If you are considering filing Chapter 13 bankruptcy due to high medical costs, unemployment, death, divorce or simply poor money management it's likely your credit score is already low due to late payments, serious delinquencies, collections, and/or judgments. So what will happen to your credit score if you file Chapter 13 bankruptcy? Your score could drop even lower.

Additionally, although Chapter 7 bankruptcy allows for an immediate discharge and the ability to begin to immediately repair your credit score, if you have been forced to file Chapter 13 bankruptcy, rebuilding your credit rating could take longer because you will not be able to get new credit until your Chapter 13 bankruptcy case is complete (without getting permission from the bankruptcy trustee).
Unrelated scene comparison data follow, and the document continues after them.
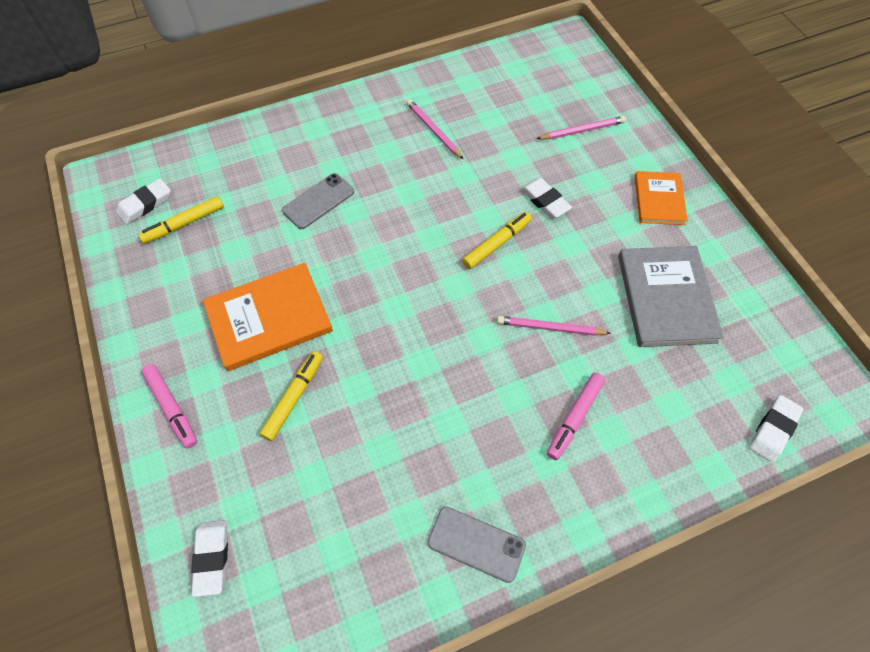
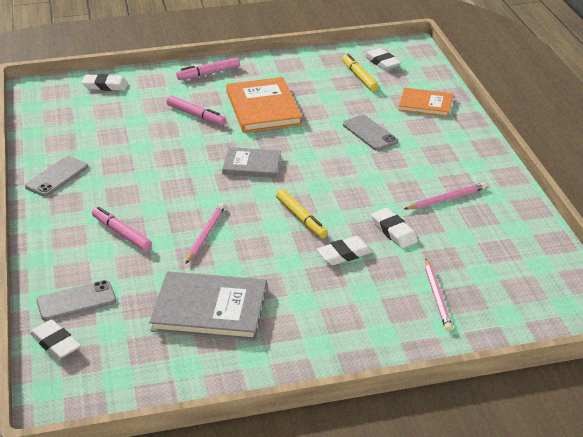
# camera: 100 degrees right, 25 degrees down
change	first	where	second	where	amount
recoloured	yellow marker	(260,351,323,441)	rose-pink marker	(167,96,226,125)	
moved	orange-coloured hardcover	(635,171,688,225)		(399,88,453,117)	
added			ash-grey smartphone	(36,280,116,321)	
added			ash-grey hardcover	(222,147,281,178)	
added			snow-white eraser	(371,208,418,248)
So while your Chapter 13 bankruptcy case may take three or five years to be discharged, your ability to rebuild your credit and increase your creditor score could be limited.

Chapter 13 bankruptcy and credit scores

Chapter 7 bankruptcy is a liquidation bankruptcy and allows creditors to discharge certain unsecured debts immediately. Chapter 13 bankruptcy, however, is for debtors with high income or high amounts of disposable income. Chapter 13 allows debtors to create a 3 or 5 year debt repayment plan to repay their debtors. Like Chapter 7 bankruptcy, Chapter 13 will initiate an automatic stay and will stop many collection actions such as home foreclosures, bank account levies, wage garnishments and repossessions.
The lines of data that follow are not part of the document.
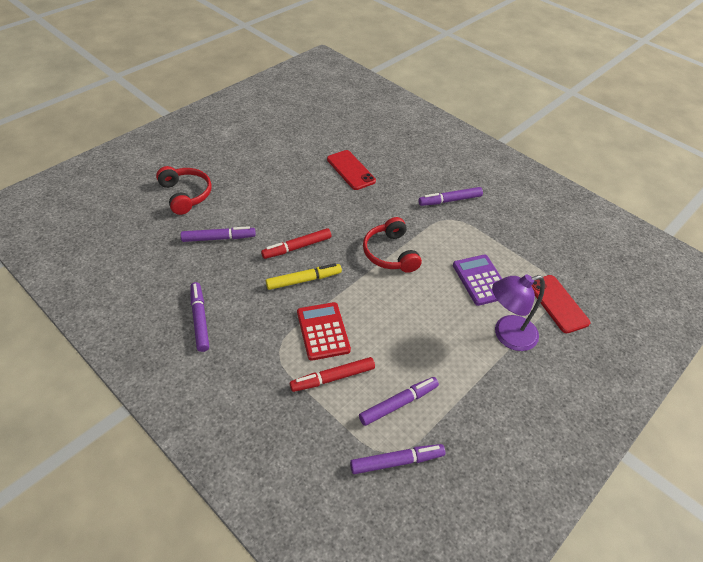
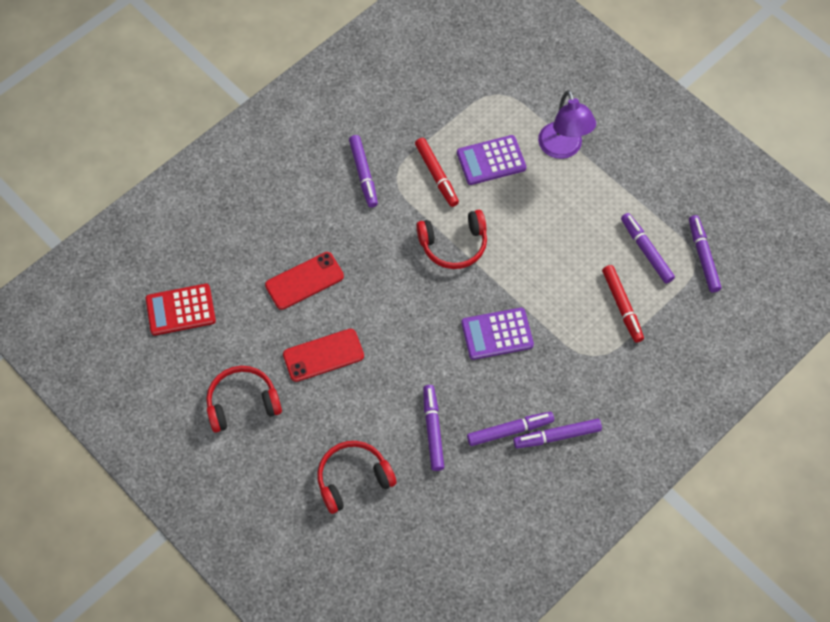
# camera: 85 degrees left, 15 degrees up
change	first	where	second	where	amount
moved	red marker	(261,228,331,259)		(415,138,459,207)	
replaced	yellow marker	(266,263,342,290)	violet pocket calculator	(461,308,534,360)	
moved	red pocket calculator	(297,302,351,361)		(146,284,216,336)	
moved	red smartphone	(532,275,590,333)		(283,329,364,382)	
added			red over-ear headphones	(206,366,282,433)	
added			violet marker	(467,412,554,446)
What can I do to rebuild my credit score after Chapter 13 bankruptcy?

There are several steps you can take to rebuild your credit, and although it may be tough to rebuild your credit rating immediately after filing Chapter 13 bankruptcy, it will not be impossible.

The first step is to avoid borrowing money too quickly after bankruptcy but rather focus on creating a budget and making timely bill payments each month. If you can borrow money, however, this could be another way to establish yourself as a good credit risk, although you should expect to pay higher interest rates and penalties.
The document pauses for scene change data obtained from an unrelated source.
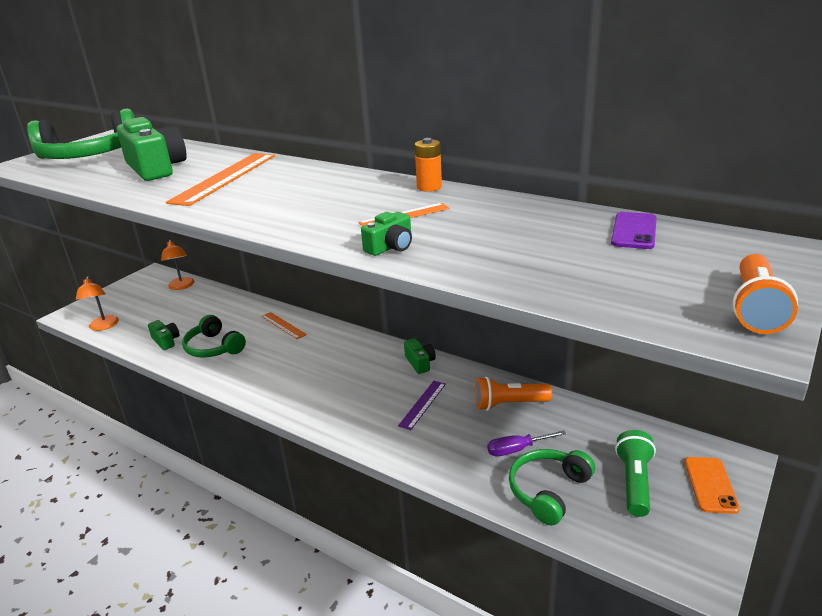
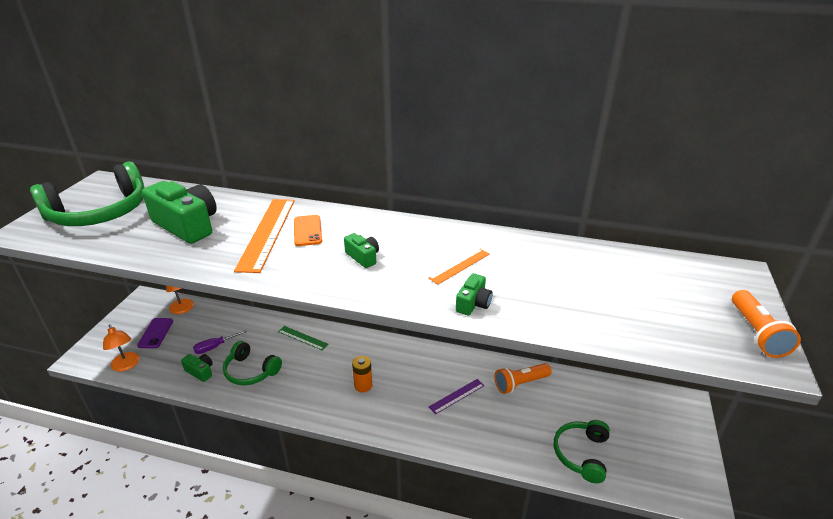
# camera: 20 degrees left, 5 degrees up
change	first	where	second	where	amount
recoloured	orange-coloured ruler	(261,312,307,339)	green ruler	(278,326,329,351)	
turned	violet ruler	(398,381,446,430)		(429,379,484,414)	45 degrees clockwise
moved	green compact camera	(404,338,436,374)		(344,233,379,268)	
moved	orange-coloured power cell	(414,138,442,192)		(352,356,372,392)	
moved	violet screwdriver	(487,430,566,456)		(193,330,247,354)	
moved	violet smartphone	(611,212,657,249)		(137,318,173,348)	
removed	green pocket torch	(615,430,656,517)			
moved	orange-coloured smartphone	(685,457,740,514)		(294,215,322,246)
Next, start to save at least 10% of your income. Not only will this help you pay your bills on time, but if you ever hope to buy a home you will also have money for a down payment. Also avoid predatory-lending scams and payday loans. These types of loans are very expensive and could cost you as much as 400 percent interest.

Finally, make sure to monitor your credit report and check your credit scores. Credit reports should be requested at least once a year from all three major credit agencies (Equifax, Experian and TransUnion).

If you find errors, missing and/or inaccurate information regarding current residence, employment and personal contact information on any of your credit reports, contact the credit agency immediately and have the information repaired. It is also recommended that you avoid credit repair agencies and work with the credit bureau on your own to correct mistakes.